### Extrait de page
▬▬▬▬▬▬
Dans les années 1970, sur fond de révolution tous azimuts, ce débat a effectivement refait surface au sein de la théorie féministe occidentale. Et la grille de lecture marxiste, construisant le monde à partir de la lutte des classes, sur des antagonismes entre dominants et dominés, a été élargie au genre, tout comme elle l’a été à la race et à d’autres entités… Le wokisme en est l’exacte transcription. Non seulement il ne doit pas y avoir de division sexuelle du travail, mais la femme doit s’émanciper de ce qui l’exploite encore socialement, fondamentalement : à savoir l’oppression par le sexe via le mariage, la famille. Avec, en sus, l’idée qu’il n’y a pas d’essence féminine, la nature humaine n’étant que le fruit de rapports sociaux établis.

Le marxisme n’a jamais été aussi présent dans le féminisme.

 

Féminisme marxiste ou marxisme féministe

« La ménagère peut passer toute la journée, du matin au soir, à nettoyer sa maison, elle peut laver et repasser le linge quotidiennement, faire tout son possible pour garder ses vêtements en bon état et préparer tous les plats qu’elle veut et que ses ressources lui permettent de préparer, elle terminera quand même la journée sans avoir créé aucune valeur. Malgré son industrie, elle n’aura rien fait qui puisse être considéré comme une marchandise. » Ainsi parlait celle qui fut la première femme ministre de plein exercice de la Russie révolutionnaire, en 1917.

Mais Alexandra Kollontaï ne fut guère entendue. Tout comme sa vision extrêmement libérée de l’amour, de la sexualité et de la fidélité jugée décadente par Lénine lui-même… Elle avait encore un peu trop d’avance sur son temps. Il fallut attendre les mouvements féministes dits de la seconde vague, dans les années 1960/1970, pour que la « lutte » se structure de façon plus claire autour du droit à l’avortement et de la politisation de l’espace domestique.

Mais alors, qui fallait-il accuser ? Le capitalisme ? Le patriarcat ?
▬▬▬▬▬▬
### Données
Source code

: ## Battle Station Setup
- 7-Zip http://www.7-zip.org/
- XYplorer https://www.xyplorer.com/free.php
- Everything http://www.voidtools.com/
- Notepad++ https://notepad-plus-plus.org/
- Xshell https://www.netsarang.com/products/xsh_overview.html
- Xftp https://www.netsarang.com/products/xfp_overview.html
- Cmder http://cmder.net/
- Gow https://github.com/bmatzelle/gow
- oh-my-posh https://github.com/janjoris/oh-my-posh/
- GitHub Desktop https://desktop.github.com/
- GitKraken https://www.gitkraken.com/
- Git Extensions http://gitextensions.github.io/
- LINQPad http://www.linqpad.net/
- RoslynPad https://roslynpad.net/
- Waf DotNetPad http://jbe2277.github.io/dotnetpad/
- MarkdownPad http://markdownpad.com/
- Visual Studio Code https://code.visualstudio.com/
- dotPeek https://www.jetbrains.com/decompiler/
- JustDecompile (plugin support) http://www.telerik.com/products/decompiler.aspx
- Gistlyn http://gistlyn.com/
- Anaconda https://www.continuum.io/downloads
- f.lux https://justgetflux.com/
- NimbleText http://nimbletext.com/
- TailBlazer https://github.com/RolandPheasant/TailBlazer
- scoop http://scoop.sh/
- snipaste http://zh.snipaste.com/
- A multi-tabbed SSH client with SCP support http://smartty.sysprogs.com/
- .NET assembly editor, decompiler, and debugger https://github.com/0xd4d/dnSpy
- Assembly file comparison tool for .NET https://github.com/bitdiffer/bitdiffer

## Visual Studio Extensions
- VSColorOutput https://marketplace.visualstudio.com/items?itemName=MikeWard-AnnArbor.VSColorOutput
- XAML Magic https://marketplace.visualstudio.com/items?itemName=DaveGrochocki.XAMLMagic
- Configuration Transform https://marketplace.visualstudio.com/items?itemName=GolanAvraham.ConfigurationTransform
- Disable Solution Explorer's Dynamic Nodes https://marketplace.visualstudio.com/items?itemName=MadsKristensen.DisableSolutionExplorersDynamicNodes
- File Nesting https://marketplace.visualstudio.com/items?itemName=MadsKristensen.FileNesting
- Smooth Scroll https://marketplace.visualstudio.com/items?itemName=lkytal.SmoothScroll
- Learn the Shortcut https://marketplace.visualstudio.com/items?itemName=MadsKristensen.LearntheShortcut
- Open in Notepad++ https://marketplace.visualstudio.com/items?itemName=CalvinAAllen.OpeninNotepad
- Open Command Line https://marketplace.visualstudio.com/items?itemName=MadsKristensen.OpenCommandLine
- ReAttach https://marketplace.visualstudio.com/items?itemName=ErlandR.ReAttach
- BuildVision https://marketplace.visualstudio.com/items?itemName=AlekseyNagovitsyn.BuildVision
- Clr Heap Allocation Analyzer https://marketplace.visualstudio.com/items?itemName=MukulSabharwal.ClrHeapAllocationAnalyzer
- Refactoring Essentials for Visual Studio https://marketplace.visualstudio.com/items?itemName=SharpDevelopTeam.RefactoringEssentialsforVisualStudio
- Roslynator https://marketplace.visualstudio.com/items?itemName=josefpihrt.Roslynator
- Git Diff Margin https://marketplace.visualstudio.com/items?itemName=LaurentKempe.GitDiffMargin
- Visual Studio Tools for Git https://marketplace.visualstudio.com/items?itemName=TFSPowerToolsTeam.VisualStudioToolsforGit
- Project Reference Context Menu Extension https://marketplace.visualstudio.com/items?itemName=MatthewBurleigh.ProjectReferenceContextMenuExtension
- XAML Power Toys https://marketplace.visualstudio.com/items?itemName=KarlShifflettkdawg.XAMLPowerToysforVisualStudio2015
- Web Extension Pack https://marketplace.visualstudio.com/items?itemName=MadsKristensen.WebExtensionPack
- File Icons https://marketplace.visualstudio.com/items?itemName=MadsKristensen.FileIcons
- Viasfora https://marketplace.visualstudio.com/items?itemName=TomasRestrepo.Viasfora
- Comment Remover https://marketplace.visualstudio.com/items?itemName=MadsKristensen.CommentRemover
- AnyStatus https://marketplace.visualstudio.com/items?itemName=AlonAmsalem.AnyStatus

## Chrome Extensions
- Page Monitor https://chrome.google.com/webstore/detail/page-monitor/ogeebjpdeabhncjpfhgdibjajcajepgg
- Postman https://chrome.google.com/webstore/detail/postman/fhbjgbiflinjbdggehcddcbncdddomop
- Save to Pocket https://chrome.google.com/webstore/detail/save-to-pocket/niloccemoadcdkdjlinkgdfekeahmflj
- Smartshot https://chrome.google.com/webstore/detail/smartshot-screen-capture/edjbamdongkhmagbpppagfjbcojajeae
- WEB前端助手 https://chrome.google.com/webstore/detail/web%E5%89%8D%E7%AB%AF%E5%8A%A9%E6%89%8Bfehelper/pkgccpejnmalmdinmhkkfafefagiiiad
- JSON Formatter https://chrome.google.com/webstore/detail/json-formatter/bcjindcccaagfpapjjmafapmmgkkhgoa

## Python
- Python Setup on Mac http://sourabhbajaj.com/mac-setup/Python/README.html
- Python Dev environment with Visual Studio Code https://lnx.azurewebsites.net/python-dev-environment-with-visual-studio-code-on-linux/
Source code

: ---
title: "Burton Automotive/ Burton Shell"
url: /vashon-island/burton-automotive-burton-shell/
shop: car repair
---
▬▬▬▬▬▬
### Tâche à faire 1
Répondez à ces questions sur le texte consacré au féminisme et au marxisme :
(a) Au cours de quelle décennie ce débat a-t-il refait surface dans la théorie féministe occidentale ?
(b) Quel poste Alexandra Kollontaï a-t-elle occupé en 1917 ?
(c) Autour de quoi la « lutte » s'est-elle structurée avec les mouvements féministes de la seconde vague ?
### Tâche à faire 2
Prolongez le texte sur le féminisme et le marxisme à la suite de sa dernière phrase.
Ces items proviennent d'une autre source.

### Zone de réponse 1
(a) Dans les années 1970.
(b) Elle a été la première femme ministre de plein exercice de la Russie révolutionnaire.
(c) Autour du droit à l'avortement et de la politisation de l'espace domestique.

### Zone de réponse 2
Les premières féministes marxistes du début du XXe siècle ont toujours condamné le féminisme de l’époque jugé « bourgeois » puisqu’il délaissait la lutte des classes en affirmant qu’il n’y a pas qu’une domination économique de la femme, mais aussi une domination du sexe dit faible par les hommes. Pourtant, plusieurs décennies plus tard, les féministes socialistes ont bel et bien élargi le principe dialectique au genre. Même dans le féminisme, le communisme n’est pas qu’une histoire d’économie…

 

L’oppression par le sexe

C’est ce qu’explique le Professeur Augusto Zimmermann dans un article très étayé publié sur le site Mercator. Des penseuses influentes comme Simone de Beauvoir, Betty Friedan, Helen Gurley Brown ou Gloria Steinem « ont combiné les méthodes marxistes traditionnelles avec une interprétation post-moderne (distorsion) de la réalité. (…) Un tel féminisme est “axé sur les résultats” et il postule que, “lorsqu’il s’agit d’inégalités sociales, il n’existe pas de principes neutres” ». Et son impact est absolument destructeur.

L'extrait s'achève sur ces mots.